→ **Поставленная задача 1**: Проверьте по отрывку три утверждения: (а) летом 1935 года отца вызвали в Москву; (б) новая квартира находилась на первом этаже особняка; (в) семья заняла в квартире три комнаты. Для каждого ответьте «да» или «нет» и дословно приведите слова отрывка, которые это решают.
→ **Поставленная задача 2**: Переведите на английский язык предложение из отрывка: «Новая квартира показалась мне странною, даже после богемной многолюдной жизни на Сретенке».

→ **Выбранный отрывок**:
Судьбы педагогов наших тоже были невеселы. Мои дорогие "несчастливцевы", по Островскому. Учителя географии, физики - Альтгаузен и Хейстер - погибли. Борис Алексеевич Нурик, вдалбливавший в нас четыре правила арифметики, умер на улице при странных обстоятельствах...
А теперь я перейду к страницам печальным и страшным.
Летом 1935 года отца внезапно вызвали в Москву. Я встречала мать с отцом и четырехгодовалым братом Алой на забитом озлобленными мрачными людьми Казанском вокзале. Сколько же горя, слез перевидала за те кошмарные годы привокзальная площадь, кощунственно названная по-бодрому: Комсомольская. На ней издревле расположились три главных вокзала Москвы. Казанский, Ярославский, Ленинградский. Зодчие Тон, Щусев и Шехтель, проектировавшие архитектуру зданий, и в малой толике не полагали, сколько неисповедимых людских российских судеб будет сломано под сенью их творений, на открытых небу перронах...
Отец был рассеян, серого цвета, весь погружен во что-то, чего я не знала. Мне не хочется сегодня изображать из себя вундеркинда, понимавшего, что происходит в моей каторжной стране. Этого не понимали и самые прозорливые из взрослых. Понимал лишь параноик Сталин, творивший кровавое зло.
Спектакль разыгрывался по нотам. Нежданно вызвали. Но не для того, чтобы казнить. Напротив. Дали новую квартиру. Определили на солидную должность в управлении "Арктикугля". Выделили персональную машину. Черную "эмку". При ней завсегда аккуратно одетый, внимательный, очень внимательный шофер. Отметили в приказе наркома угольной промышленности. Но почему же так невесел отец? Какие предчувствия его одолевают?
Новая квартира показалась мне странною, даже после богемной многолюдной жизни на Сретенке. Располагалась она в Гагаринском переулке, 3/8, в двухэтажном деревянном старинном особнячке. На втором этаже, со скрипучей лестницей. О каждом приходе гостя лестница оповещала задолго до стука в дверь.
Квартира была как бы отдельная, но и общая - одновременно. Мы заняли две комнаты. Одна изображала столовую, другая - спальню. Но из нашей столовой путь вел и в две другие "отдельные" квартиры. Чтобы попасть в них, надо было пройти через нашу столовую. Все друг за другом наблюдали. Блюли. Вольно-невольно. По сто раз на дню здоровались. Кстати, обе соседские семьи последовали чуть позднее трагическим путем отца...

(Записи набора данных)

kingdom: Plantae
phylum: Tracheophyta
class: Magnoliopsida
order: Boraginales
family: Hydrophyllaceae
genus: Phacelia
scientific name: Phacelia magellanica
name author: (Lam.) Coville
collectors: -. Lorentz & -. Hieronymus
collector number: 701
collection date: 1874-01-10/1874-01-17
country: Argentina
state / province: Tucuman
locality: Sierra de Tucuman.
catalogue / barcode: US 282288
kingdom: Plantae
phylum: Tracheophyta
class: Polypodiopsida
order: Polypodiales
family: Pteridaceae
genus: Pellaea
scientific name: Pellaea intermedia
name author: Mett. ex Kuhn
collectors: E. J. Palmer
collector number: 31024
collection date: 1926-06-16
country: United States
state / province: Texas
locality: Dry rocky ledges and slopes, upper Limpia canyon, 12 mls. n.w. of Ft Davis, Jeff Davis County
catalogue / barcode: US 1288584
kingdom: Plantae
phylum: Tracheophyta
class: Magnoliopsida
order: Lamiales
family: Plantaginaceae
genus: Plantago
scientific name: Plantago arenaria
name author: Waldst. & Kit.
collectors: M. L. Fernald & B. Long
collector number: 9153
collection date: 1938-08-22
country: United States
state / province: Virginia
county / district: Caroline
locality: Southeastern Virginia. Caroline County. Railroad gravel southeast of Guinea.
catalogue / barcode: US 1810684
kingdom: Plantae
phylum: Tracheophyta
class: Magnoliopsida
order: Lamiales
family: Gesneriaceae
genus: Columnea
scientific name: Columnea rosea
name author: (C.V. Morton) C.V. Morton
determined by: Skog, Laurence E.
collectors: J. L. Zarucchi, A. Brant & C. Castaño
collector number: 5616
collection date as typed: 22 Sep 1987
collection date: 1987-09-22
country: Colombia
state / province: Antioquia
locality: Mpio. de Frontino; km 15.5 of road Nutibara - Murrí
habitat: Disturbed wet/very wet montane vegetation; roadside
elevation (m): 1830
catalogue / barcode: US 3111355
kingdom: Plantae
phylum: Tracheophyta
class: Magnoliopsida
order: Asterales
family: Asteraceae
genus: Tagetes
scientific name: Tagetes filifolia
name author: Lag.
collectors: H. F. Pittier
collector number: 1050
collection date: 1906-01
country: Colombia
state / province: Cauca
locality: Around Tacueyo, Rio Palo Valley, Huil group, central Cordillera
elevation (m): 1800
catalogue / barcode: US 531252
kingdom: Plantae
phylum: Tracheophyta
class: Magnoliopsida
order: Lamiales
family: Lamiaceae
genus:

→ **Полный ответ 1**:
(а) Да: «Летом 1935 года отца внезапно вызвали в Москву».
(б) Нет: «На втором этаже, со скрипучей лестницей».
(в) Нет: «Мы заняли две комнаты».

→ **Полный ответ 2**: The new apartment seemed strange to me, even after the bohemian, crowded life on Sretenka.